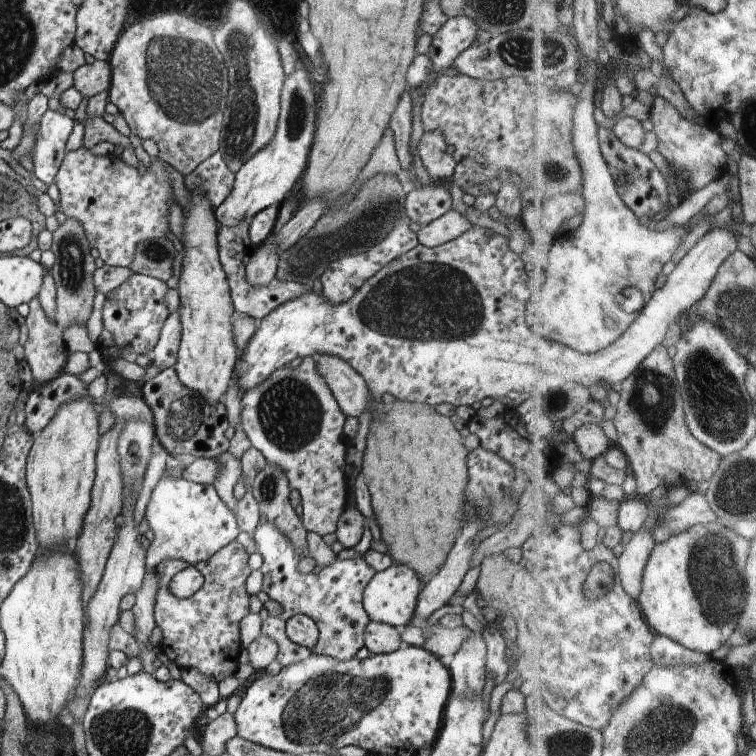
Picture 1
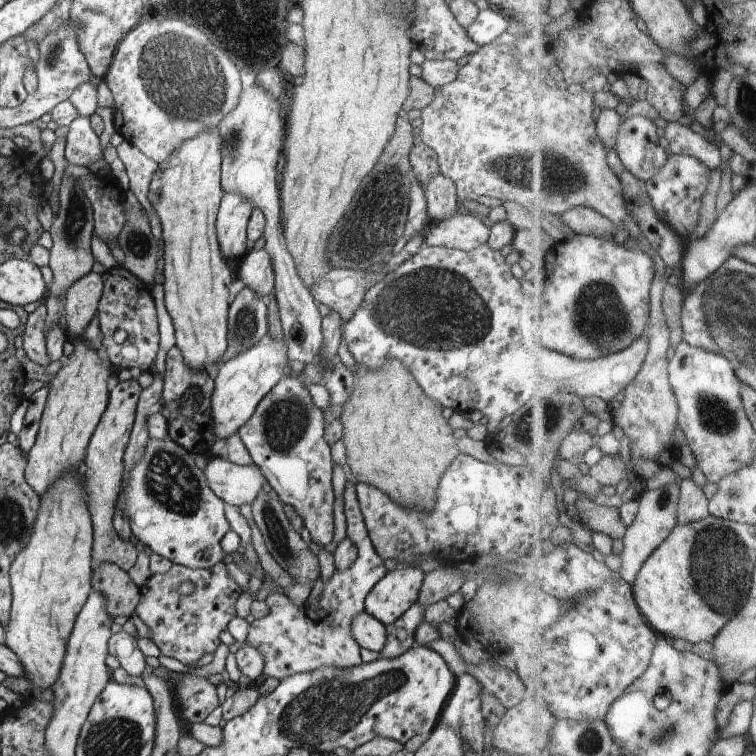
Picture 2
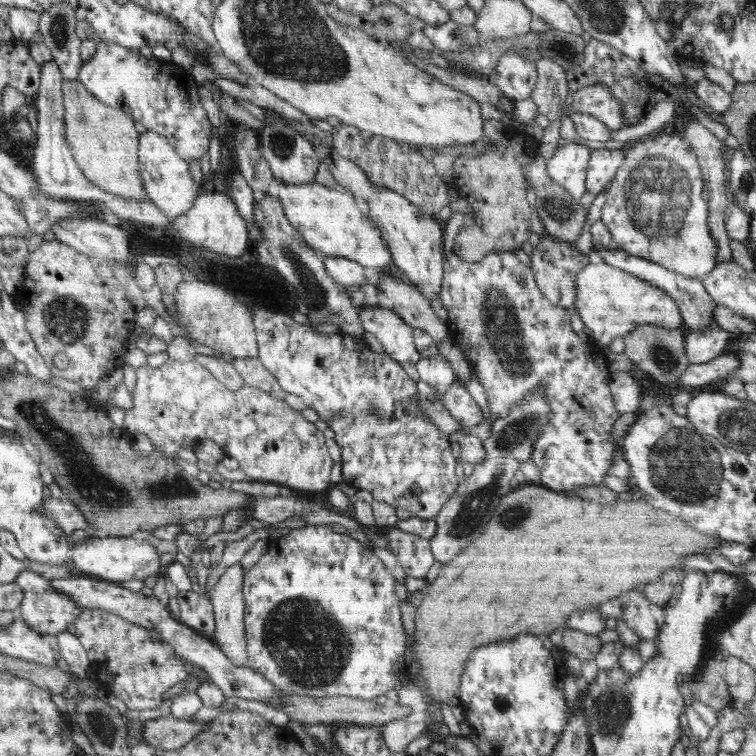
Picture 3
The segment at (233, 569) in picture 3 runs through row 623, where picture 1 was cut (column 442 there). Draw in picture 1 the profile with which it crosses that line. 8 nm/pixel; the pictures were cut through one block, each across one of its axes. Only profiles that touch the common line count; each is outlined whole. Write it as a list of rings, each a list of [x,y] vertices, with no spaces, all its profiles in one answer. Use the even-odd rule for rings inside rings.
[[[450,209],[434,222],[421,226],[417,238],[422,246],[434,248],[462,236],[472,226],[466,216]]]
★ ★ ★ ★ ★
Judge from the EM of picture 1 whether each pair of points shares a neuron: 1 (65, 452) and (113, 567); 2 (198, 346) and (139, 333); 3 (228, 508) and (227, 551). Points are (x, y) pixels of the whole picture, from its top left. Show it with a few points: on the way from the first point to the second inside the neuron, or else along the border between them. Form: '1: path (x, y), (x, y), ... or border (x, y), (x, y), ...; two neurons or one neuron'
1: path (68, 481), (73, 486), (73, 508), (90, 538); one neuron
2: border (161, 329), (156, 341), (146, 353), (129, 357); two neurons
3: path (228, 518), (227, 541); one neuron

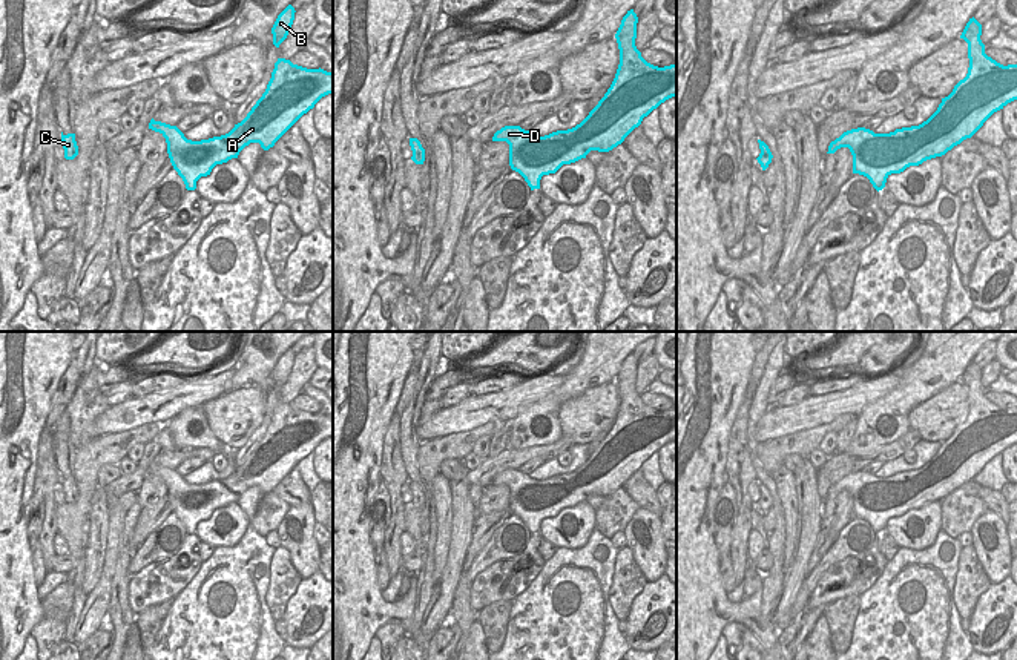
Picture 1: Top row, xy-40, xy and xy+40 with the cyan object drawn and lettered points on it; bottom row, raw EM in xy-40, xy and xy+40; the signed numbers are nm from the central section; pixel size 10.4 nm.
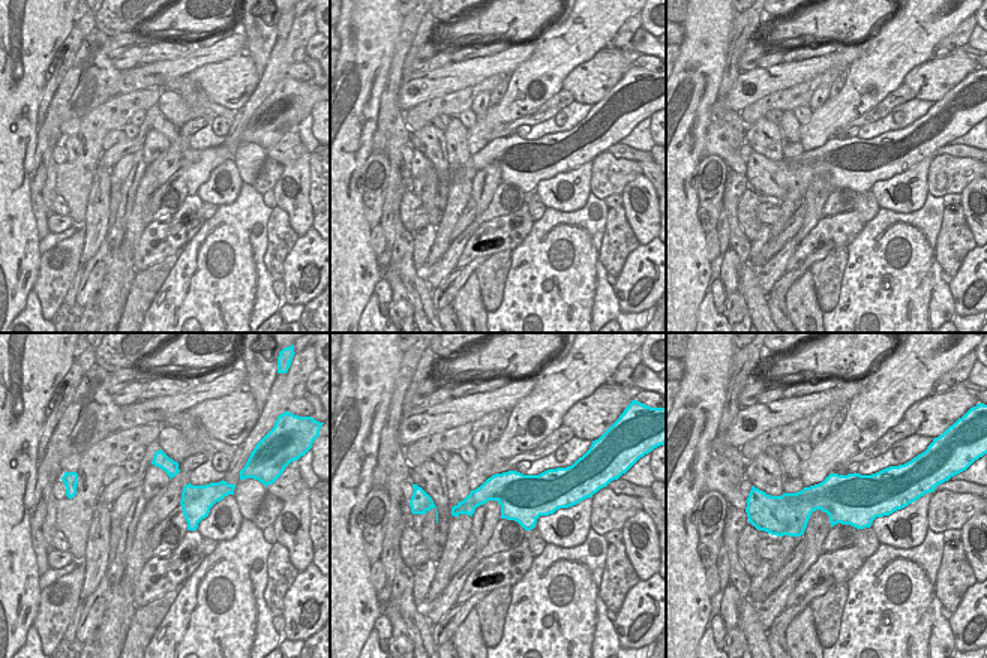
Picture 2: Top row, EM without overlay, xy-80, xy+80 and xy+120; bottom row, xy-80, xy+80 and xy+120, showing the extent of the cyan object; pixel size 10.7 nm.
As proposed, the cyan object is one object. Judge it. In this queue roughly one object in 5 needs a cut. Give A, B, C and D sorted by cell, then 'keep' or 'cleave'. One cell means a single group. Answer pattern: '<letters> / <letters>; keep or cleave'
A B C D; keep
★ ★ ★ ★ ★
### What you will do
To complete this exercise, transcribe exactly the lines above from the one that holds "Picture 1: Top" through the one that holds "Picture 2: Top". Pictures stay out.

### Task answer
Picture 1: Top row, xy-40, xy and xy+40 with the cyan object drawn and lettered points on it; bottom row, raw EM in xy-40, xy and xy+40; the signed numbers are nm from the central section; pixel size 10.4 nm.
Picture 2: Top row, EM without overlay, xy-80, xy+80 and xy+120; bottom row, xy-80, xy+80 and xy+120, showing the extent of the cyan object; pixel size 10.7 nm.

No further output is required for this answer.